Además, esto le proporcionaba una ventaja económica interesante. En Inglaterra, en virtud de la Ley de 1995 sobre jubilaciones, las mujeres podían percibir su pensión a los sesenta anos, mientras que los hombres tenían que esperar a los 65. Ya se sabe que, en virtud del sacrosanto principio de la igualdad, todos somos iguales, pero algunos más iguales que otros.
Es decir, que en menos de un ano después de pasar por el incómodo trance del quirófano, el señor Richards, ahora llamado Sara Margarita, podía empezar a vivir plácidamente del Estado, sin necesidad de seguir trabajando cinco años mas.
En ese momento, Inglaterra no había habilitado legalmente la posibilidad de cambio de sexo de una persona, puesto que su Ley sobre reconocimiento del género no entraría en vigor hasta el 4 de abril de 2005. A partir de ese instante, en la Pérfida Albión se considera que “el sexo adquirido será en cualesquiera circunstancias el sexo de esa persona”.
Fíjese el lector en la barbaridad jurídica. Si por hormonar y castrar a una persona y construirle una cavidad en el lugar anteriormente ocupado por los órganos genitales masculinos, se convierte al infeliz en mujer.

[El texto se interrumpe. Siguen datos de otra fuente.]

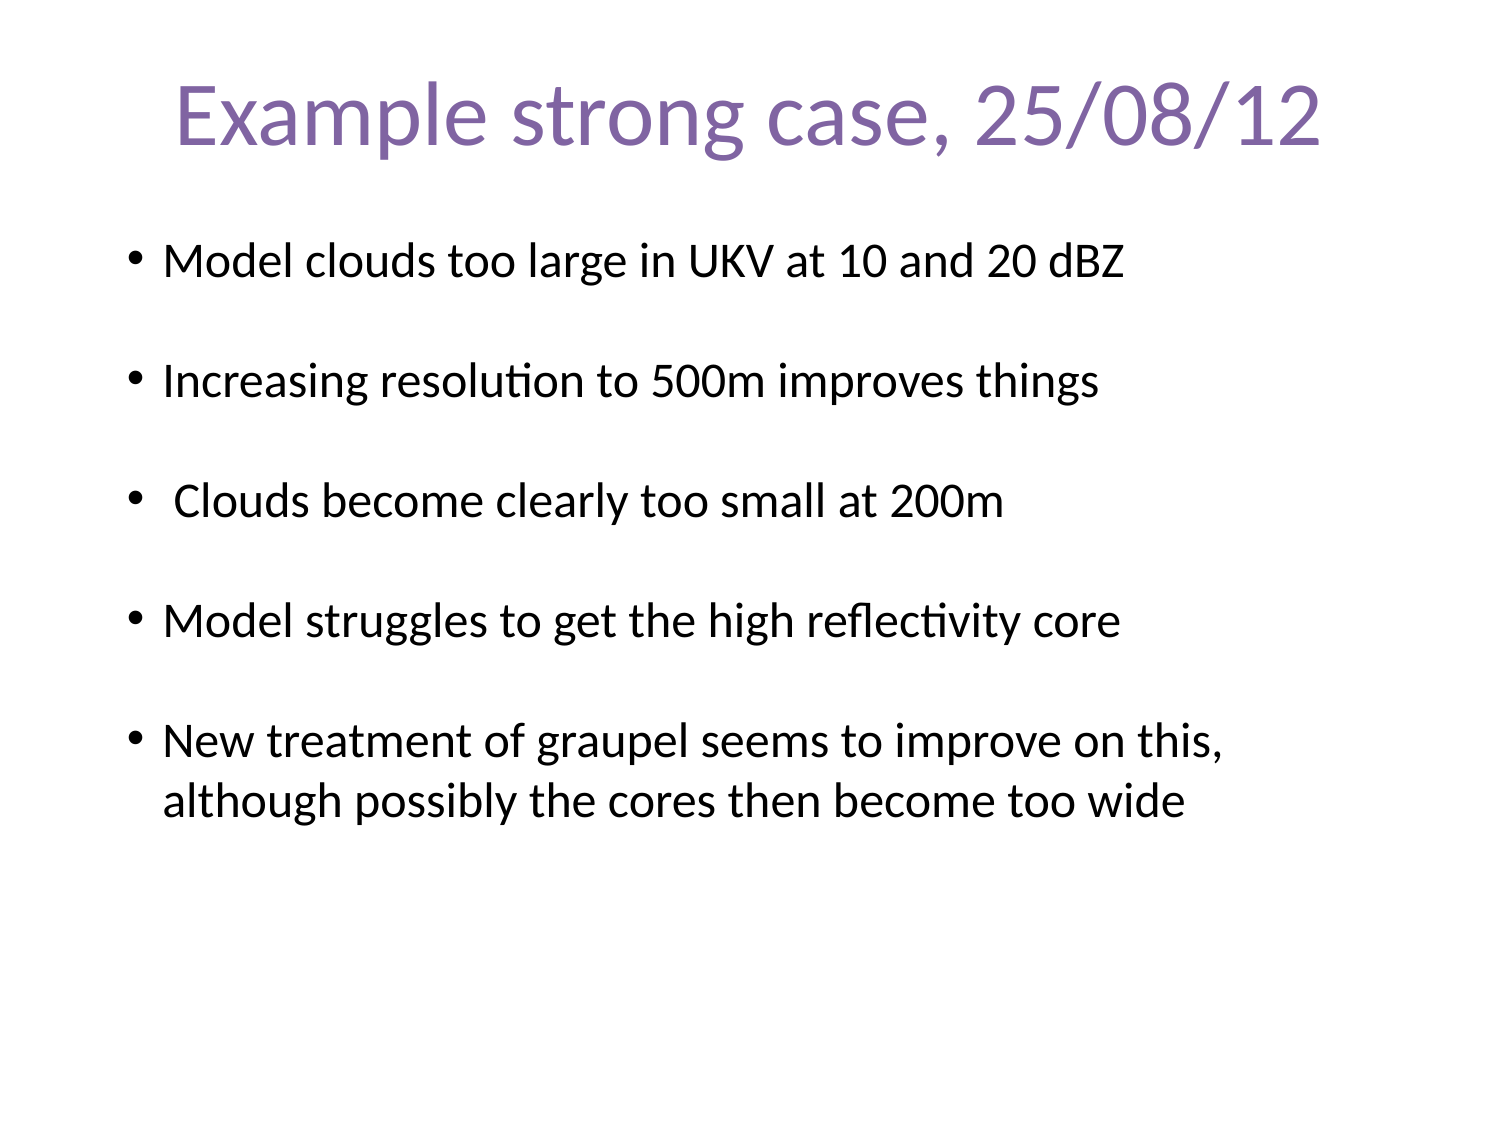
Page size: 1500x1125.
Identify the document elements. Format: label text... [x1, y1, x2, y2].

title Example strong case, 25/08/12 [0, 44, 1500, 173]
text_box Model clouds too large in UKV at 10 and 20 dBZ Increasing resolution to 500m improves things Clouds become clearly too small at 200m Model struggles to get the high reflectivity core New treatment of graupel seems to improve on this, although possibly the cores then become too wide [112, 219, 1400, 895]
text_box [74, 208, 1425, 1106]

En todo caso, el señor Richards conocía a la perfección la tendencia disolvente del Tribunal de Justicia de la Unión Europea, bien en línea con el espíritu del tiempo (Zeitgeist) e incluso liderándolo, por lo que puso en marcha su estrategia legal con una perseverancia verdaderamente digna de mejor causa. Primero, recurrió al Tribunal de Apelación de la Seguridad Social en Inglaterra. No obtuvo lo que pretendía, por lo que volvió a recurrir ante el Comisionado inglés de Seguridad Social; para entonces, ya se habían producido dos sentencias en Luxemburgo favorables a los travestidos.
Ante esa misma sede comunitaria, precisamente, el Comisionado planteó la cuestión de Sara Margarita Richards el 14 de septiembre de 2004 y, apenas dos años después, los cinco magistrados europeos fallaron por tercera vez a favor del travestismo judicial.
Con base en la ideología de los derechos humanos fundamentales, el Tribunal de Justicia de la Unión Europea resolvió que se había producido discriminación “a consecuencia del cambio de sexo del interesado”, en vista del “nuevo sexo que adquirió a resultas de una operación quirúrgica” (párrafos 24 y 28).
Es decir, que existen “mujeres cuyo sexo no es el resultado de una operación quirúrgica de cambio de sexo” (párrafo 29) y mujeres que sí lo son como resultado de tal operación. Ser mujer ya no es obra de Dios mediante los padres de la criatura, sino obra única de los hombres, a saber, del interfecto y del personal médico que efectúa la castración o prótesis.
En consecuencia, no cabe en la Unión Europea “una legislación nacional que no reconozca a los transexuales su nueva identidad sexual” (párrafo 31). Señores y señoras, en estas circunstancias parece que los católicos que todavía nos preciamos de serlo no podemos sino añorar el Brexit, en tanto que posible vía de liberación de semejantes aberraciones.